Pacing Clin Electrophysiol. 2018 Mar;41(3):334-337. doi: 10.1111/pace.13213. Epub 2017 Nov 16.
In patients with mechanical aortic and mitral valve prosthesis, left ventricular endocardial ablation via retrograde transaortic or antegrade transmitral approach carry high risk of catheter entrapment and death. In such cases, ablation can be performed via ventricular transseptal or transapical approach. Transapical approach, with the ease of catheter maneuverability and better endocardial contact, may be performed surgically or percutaneously.
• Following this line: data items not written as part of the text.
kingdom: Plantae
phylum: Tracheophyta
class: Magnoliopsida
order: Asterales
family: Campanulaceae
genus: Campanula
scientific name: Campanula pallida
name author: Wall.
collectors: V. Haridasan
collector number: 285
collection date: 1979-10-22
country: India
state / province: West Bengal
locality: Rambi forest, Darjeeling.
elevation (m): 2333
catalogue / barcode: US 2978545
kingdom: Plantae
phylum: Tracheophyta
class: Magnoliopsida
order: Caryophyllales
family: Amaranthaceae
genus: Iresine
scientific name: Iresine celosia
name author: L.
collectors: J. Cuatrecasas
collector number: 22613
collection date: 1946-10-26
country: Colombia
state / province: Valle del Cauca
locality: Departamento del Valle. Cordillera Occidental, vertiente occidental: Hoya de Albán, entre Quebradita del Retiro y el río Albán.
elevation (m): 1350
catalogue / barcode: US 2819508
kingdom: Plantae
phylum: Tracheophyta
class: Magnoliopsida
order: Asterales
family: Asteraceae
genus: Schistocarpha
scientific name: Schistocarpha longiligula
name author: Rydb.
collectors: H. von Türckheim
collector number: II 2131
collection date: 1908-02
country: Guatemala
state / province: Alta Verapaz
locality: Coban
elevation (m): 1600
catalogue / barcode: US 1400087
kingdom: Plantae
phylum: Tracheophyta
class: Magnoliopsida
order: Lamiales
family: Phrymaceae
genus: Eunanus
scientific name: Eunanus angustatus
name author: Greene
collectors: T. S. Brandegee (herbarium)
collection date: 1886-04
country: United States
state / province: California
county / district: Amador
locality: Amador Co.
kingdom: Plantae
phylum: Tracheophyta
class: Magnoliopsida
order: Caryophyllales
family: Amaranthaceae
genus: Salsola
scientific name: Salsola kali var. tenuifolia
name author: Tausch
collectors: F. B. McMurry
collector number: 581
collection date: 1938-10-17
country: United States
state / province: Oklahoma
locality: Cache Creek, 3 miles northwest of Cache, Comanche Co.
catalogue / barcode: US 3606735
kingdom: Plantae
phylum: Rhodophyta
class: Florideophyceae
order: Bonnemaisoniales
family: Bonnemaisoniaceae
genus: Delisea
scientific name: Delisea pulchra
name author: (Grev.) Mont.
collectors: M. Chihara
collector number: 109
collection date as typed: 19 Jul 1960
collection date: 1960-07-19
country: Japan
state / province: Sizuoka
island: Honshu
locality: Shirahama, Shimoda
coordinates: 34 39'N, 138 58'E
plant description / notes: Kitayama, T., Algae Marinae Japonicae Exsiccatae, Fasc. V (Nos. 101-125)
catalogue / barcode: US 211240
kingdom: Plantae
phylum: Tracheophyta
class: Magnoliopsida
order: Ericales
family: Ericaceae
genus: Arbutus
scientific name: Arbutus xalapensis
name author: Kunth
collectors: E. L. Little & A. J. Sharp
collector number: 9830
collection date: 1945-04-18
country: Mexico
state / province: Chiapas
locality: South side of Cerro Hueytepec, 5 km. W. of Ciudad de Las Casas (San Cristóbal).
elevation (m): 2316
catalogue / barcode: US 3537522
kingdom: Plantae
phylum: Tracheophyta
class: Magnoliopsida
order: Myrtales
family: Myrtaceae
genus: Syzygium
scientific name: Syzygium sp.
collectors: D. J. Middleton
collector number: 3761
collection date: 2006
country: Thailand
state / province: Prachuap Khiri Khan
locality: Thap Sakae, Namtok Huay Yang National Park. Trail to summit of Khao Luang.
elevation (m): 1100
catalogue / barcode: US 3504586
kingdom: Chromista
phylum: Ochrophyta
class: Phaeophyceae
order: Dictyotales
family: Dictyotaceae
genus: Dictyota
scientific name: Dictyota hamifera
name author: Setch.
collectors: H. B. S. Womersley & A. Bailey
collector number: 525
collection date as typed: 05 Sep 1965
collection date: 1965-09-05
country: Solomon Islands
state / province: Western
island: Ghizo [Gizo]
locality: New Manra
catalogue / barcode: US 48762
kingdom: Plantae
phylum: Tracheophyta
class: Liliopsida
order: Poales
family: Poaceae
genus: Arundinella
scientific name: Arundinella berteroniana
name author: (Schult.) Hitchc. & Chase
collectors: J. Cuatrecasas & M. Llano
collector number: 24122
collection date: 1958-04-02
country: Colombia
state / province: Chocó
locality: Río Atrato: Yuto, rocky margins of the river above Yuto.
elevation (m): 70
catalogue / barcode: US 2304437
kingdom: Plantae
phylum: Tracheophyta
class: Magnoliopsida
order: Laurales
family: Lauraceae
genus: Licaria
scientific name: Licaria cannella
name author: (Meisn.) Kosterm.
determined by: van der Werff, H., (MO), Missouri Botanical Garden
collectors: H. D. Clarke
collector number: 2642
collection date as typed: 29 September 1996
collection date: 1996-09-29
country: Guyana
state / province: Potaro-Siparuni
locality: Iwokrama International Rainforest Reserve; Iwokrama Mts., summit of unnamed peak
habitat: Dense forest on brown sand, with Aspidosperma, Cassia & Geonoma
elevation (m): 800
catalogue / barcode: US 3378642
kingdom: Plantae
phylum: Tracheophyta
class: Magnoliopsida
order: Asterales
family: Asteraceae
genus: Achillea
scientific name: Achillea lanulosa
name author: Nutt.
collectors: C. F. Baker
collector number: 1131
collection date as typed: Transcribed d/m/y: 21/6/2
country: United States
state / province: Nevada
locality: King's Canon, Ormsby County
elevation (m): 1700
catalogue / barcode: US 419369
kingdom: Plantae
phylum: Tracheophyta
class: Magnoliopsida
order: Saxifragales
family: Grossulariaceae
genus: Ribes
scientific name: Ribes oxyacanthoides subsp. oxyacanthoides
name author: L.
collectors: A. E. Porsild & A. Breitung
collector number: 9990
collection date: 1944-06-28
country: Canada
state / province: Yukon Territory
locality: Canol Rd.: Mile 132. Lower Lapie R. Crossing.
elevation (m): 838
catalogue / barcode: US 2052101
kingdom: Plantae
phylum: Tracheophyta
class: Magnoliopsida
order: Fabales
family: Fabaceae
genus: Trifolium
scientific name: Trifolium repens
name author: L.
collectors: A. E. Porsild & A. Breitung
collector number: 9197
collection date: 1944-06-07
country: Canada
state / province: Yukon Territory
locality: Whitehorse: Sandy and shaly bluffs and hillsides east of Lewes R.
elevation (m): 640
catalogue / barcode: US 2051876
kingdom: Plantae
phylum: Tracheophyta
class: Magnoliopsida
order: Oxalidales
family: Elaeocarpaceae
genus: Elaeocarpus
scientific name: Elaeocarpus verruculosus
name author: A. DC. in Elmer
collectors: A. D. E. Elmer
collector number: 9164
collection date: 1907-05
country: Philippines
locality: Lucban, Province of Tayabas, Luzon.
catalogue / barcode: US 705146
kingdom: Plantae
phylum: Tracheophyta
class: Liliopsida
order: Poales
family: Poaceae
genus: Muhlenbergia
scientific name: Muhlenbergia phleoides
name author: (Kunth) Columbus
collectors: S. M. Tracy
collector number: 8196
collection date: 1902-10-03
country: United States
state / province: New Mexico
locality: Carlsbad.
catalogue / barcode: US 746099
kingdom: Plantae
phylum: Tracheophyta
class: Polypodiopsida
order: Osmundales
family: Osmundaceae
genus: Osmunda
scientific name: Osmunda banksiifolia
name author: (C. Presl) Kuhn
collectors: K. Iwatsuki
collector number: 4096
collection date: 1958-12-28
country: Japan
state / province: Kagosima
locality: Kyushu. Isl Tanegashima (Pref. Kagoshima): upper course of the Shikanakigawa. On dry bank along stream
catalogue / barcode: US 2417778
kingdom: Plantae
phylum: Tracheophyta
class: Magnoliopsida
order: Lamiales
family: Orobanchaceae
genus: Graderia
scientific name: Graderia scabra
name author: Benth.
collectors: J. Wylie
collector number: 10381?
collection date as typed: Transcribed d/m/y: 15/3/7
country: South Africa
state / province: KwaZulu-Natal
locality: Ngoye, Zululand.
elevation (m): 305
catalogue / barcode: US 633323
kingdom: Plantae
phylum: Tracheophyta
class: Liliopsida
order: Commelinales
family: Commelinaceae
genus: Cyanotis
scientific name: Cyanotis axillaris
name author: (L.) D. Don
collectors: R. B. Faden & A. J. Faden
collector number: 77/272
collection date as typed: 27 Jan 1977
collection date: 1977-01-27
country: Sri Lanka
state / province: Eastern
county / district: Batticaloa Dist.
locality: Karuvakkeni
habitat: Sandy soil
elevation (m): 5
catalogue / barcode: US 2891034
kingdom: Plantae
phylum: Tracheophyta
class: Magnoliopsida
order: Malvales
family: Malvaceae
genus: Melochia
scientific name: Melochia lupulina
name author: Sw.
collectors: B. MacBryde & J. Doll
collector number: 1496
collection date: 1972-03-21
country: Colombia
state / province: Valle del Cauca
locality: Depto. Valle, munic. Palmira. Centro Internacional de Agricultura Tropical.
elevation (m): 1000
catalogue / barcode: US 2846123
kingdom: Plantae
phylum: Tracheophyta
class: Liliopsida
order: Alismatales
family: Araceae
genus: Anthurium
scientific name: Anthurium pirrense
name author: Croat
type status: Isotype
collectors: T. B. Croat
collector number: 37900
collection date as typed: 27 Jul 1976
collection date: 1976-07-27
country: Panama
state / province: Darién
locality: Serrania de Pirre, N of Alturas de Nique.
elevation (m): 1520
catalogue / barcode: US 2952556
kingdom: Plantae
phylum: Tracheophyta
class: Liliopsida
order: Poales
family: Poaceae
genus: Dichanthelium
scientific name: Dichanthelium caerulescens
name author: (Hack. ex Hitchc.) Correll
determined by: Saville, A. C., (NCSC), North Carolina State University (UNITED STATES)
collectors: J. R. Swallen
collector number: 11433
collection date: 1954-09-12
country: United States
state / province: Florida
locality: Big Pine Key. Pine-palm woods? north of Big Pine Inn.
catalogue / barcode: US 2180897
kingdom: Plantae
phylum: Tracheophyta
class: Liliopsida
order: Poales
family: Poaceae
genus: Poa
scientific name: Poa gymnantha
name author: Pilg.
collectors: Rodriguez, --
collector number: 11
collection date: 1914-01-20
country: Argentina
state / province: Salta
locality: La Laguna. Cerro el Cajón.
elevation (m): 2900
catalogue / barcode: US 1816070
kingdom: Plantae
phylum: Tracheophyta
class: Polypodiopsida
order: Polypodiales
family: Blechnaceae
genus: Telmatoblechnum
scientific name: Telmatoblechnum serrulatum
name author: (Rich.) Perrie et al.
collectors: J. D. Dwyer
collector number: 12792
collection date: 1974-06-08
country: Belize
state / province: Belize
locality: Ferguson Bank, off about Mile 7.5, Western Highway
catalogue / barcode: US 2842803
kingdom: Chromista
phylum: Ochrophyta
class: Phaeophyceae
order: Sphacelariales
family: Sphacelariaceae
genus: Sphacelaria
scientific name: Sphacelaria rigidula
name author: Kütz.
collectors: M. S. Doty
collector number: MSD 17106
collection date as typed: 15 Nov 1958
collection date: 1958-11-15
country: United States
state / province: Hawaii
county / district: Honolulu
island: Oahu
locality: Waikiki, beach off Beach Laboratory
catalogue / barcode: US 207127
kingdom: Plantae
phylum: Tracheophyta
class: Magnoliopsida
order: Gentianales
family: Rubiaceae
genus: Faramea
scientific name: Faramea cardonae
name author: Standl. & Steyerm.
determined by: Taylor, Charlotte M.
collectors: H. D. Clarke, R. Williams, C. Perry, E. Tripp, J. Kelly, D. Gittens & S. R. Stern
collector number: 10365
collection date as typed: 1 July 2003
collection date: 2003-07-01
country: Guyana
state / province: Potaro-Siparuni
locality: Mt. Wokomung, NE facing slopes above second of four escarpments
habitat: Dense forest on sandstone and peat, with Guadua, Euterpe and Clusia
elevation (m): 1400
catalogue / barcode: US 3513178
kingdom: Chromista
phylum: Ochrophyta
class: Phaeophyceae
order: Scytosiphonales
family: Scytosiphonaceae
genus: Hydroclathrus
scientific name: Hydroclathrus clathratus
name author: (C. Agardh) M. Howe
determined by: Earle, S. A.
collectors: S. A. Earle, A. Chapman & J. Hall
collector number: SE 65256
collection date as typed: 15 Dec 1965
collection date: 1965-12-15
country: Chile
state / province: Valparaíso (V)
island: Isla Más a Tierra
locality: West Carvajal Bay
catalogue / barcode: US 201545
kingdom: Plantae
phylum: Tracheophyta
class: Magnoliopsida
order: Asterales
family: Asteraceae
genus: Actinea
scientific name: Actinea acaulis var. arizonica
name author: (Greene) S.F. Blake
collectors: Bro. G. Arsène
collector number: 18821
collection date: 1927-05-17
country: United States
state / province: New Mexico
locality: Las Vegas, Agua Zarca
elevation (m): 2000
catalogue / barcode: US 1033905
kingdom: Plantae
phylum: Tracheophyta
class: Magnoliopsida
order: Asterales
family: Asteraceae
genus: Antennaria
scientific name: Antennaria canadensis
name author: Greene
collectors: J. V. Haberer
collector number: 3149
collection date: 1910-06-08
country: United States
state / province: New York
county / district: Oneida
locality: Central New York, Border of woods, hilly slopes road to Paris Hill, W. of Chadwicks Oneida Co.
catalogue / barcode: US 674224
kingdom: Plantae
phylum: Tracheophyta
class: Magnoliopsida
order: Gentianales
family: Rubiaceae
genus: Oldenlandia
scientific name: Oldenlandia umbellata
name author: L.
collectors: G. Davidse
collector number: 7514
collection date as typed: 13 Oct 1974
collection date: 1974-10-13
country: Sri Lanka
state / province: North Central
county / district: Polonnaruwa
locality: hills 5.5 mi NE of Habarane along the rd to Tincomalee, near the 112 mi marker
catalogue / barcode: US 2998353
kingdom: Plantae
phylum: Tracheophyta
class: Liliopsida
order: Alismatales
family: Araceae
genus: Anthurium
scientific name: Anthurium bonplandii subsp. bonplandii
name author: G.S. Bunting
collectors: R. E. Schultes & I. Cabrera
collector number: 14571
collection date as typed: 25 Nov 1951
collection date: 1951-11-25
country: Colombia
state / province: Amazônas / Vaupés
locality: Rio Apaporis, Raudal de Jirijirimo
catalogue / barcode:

In this case report, we describe a patient with both aortic and mitral mechanical prosthesis who underwent ventricular tachycardia ablation via percutaneous transapical endocardial approach with the use of closure device.
对于植入机械主动脉瓣和二尖瓣假体的患者,经逆行主动脉或顺行二尖瓣途径进行左心室心内膜消融具有较高的导管卡压和死亡风险。在这种情况下,可通过经室间隔或经心尖途径进行消融。经心尖途径具有导管操作容易且心内膜接触更好的优点,可通过手术或经皮方式进行。在本病例报告中,我们描述了一名同时患有主动脉和二尖瓣机械假体的患者,该患者通过使用封堵装置经皮经心尖心内膜途径接受了室性心动过速消融治疗。